Segment Adjusted EBITDA
19
ESG
$ millions, except % Q4 2017 Q4 2016
Operating Income 19.9$ 10.2$
Add:
Acquisition and integration-related expenses 0.3 0.2
Purchase accounting effects * 0.2 0.8
Depreciation and amortization 7.6 4.9
Adjusted EBITDA 28.0$ 16.1$
Net Sales 192.0$ 121.6$
Adjusted EBITDA margin 14.6% 13.2%
SSG
$ millions, except % Q4 2017 Q4 2016
Operating Income 8.9$ 9.0$
Add:
Restructuring 0.1 0.1
Depreciation and amortization 1.0 1.1
Adjusted EBITDA 10.0$ 10.2$
Net Sales 55.6$ 54.5$
Adjusted EBITDA margin 18.0% 18.7%
* Excludes purchase accounting expense effects included within depreciation and amortization of $0.3 million and $0.1 million for the
three months ended December 31, 2017 and 2016, respectively

Non-GAAP Measures
• Adjusted net income and earnings per share (“EPS”) - The Company believes that modifying its 2017 and 2016 net income
and diluted EPS provides additional measures which are representative of the Company’s underlying performance and
improve the comparability of results between reporting periods. During the three and twelve months ended December 31,
2017 and 2016, adjustments were made to reported GAAP net income and diluted EPS to exclude the impact of
restructuring activity, executive severance costs, acquisition and integration-related expenses, purchase accounting effects,
pension settlement charges, hearing loss settlement charges and debt settlement charges, where applicable. In addition,
during the three and twelve months ended December 31, 2017 and 2016, adjustments were made to reported GAAP
income tax expense to exclude certain special tax items, which include the Company’s preliminary estimate of the impact of
the 2017 Tax Act, which was enacted in the fourth quarter of 2017.

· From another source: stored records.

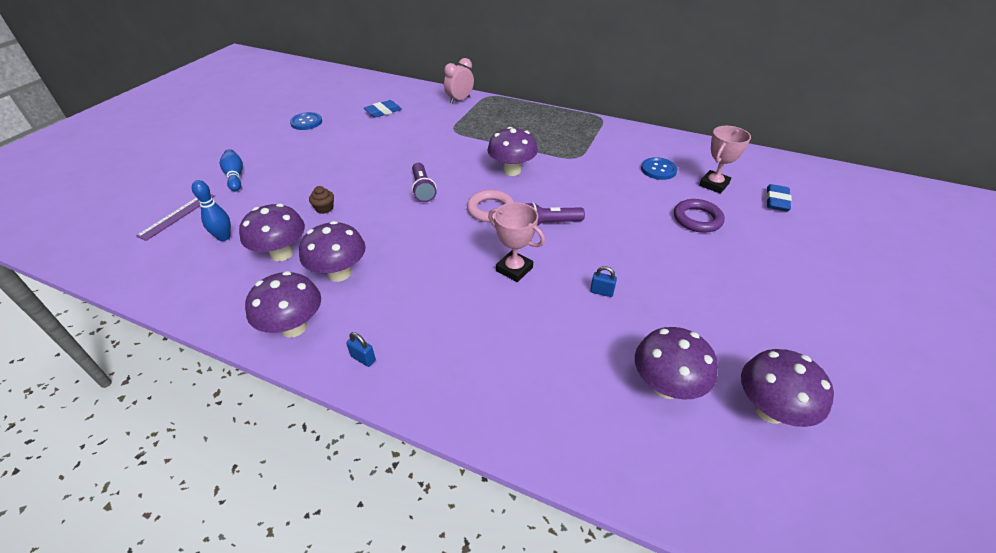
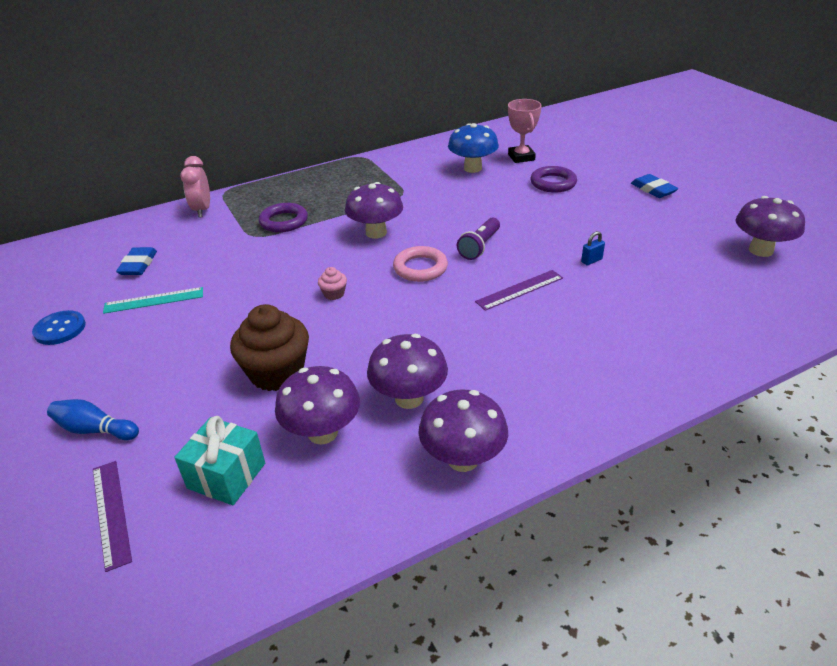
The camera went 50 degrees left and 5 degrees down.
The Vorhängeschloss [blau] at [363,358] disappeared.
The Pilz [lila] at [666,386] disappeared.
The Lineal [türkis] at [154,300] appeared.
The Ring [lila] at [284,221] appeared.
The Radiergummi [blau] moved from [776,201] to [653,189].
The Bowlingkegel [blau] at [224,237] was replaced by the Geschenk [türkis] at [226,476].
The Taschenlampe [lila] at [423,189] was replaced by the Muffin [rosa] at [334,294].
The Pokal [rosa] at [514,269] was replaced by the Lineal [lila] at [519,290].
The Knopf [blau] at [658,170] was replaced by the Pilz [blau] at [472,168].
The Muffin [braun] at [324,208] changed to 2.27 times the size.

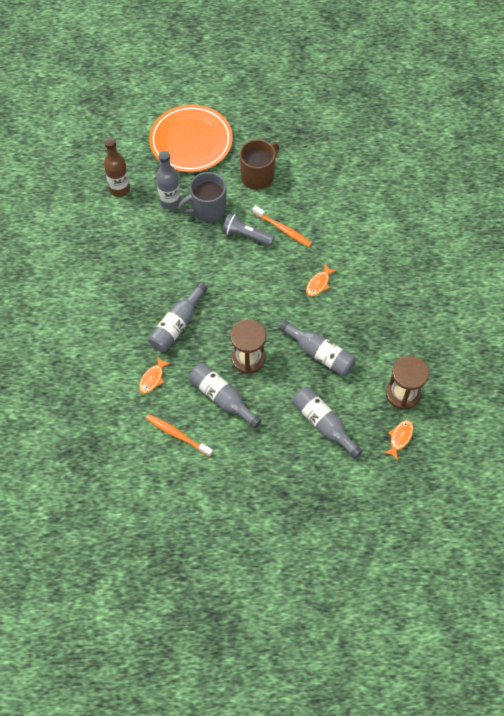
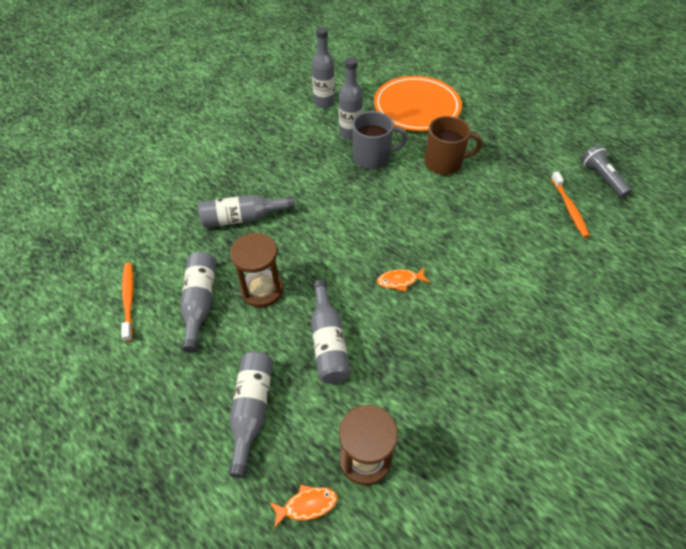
The camera went 45 degrees right and 10 degrees down.
The Fisch [orange] at [152,378] disappeared.
The Taschenlampe [grau] moved from [246,235] to [601,178].
The Zahnbürste [orange] moved from [283,229] to [569,208].
The Flasche [braun] at [119,189] became the Flasche [grau] at [324,103].
The Tasse [grau] at [208,209] turned 150 degrees clockwise.

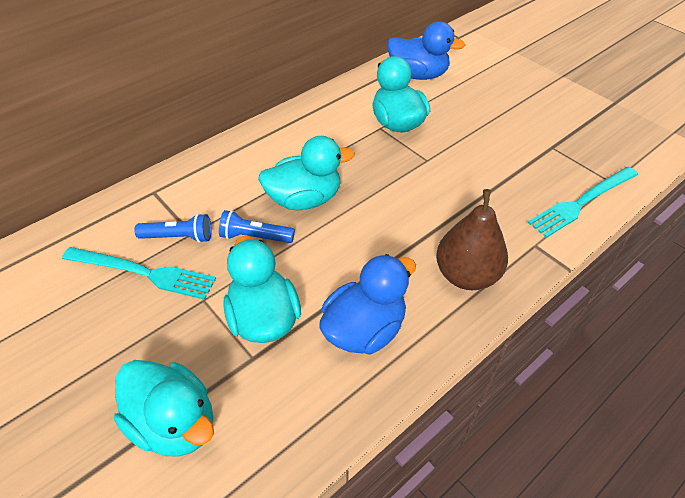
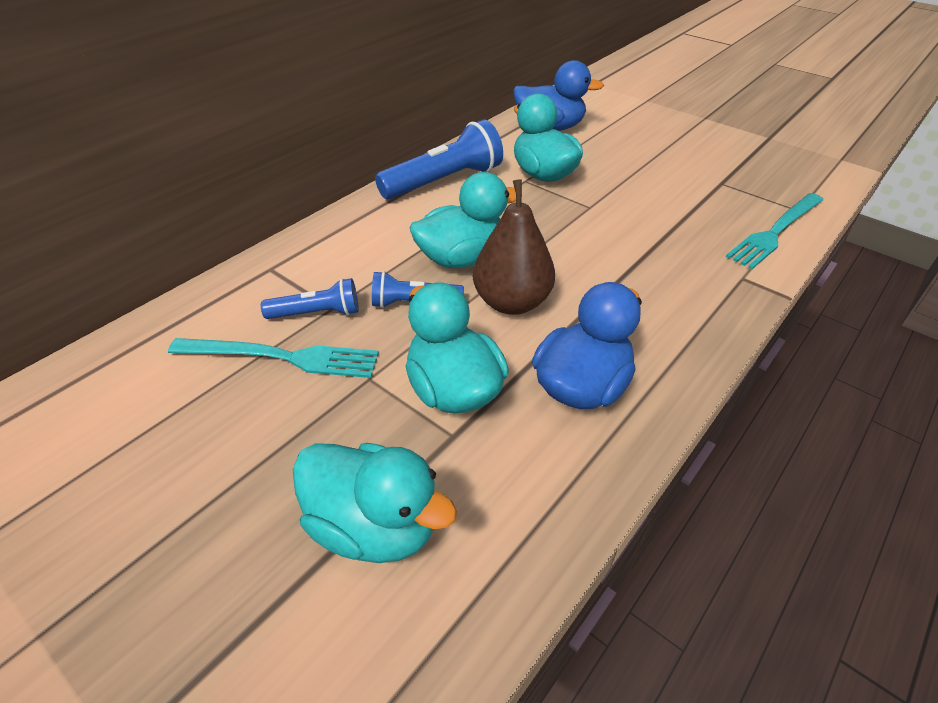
The camera went 10 degrees left and 5 degrees down.
The Taschenlampe [blau] at [444,181] appeared.
The Birne [braun] moved from [466,275] to [511,302].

• Adjusted EBITDA and adjusted EBITDA margin - The Company uses adjusted EBITDA and the ratio of adjusted EBITDA to net
sales ("adjusted EBITDA margin"), at both the consolidated and segment level, as additional measures which are
representative of its underlying performance and to improve the comparability of results across reporting periods. We
believe that investors use versions of these metrics in a similar manner. For these reasons, the Company believes that
adjusted EBITDA and adjusted EBITDA margin, at both the consolidated and segment level, are meaningful metrics to
investors in evaluating the Company’s underlying financial performance.
• Consolidated adjusted EBITDA is a non-GAAP measure that represents the total of income from continuing operations,
interest expense, pension settlement charges, hearing loss settlement charges, debt settlement charges, acquisition and
integration-related expenses, restructuring activity, executive severance costs, purchase accounting effects, other
income/expense, income tax benefit/expense, and depreciation and amortization expense. Consolidated adjusted EBITDA
margin is a non-GAAP measure that represents the total of income from continuing operations, interest expense, pension
settlement charges, hearing loss settlement charges, debt settlement charges, acquisition and integration-related expenses,
restructuring activity, executive severance costs, purchase accounting effects, other income/expense, income tax
benefit/expense, and depreciation and amortization expense divided by net sales for the applicable period(s).
• Segment adjusted EBITDA is a non-GAAP measure that represents the total of segment operating income, acquisition and
integration-related expenses, restructuring activity, purchase accounting effects and depreciation and amortization expense,
as applicable. Segment adjusted EBITDA margin is a non-GAAP measure that represents the total of segment operating
income, acquisition and integration-related expenses, restructuring activity, purchase accounting effects and depreciation
and amortization expense, as applicable, divided by net sales for the applicable period(s). Segment operating income
includes all revenues, costs and expenses directly related to the segment involved. In determining segment income, neither
corporate nor interest expenses are included. Segment depreciation and amortization expense relates to those assets, both
tangible and intangible, that are utilized by the respective segment. Other companies may use different methods to calculate
adjusted EBITDA and adjusted EBITDA margin.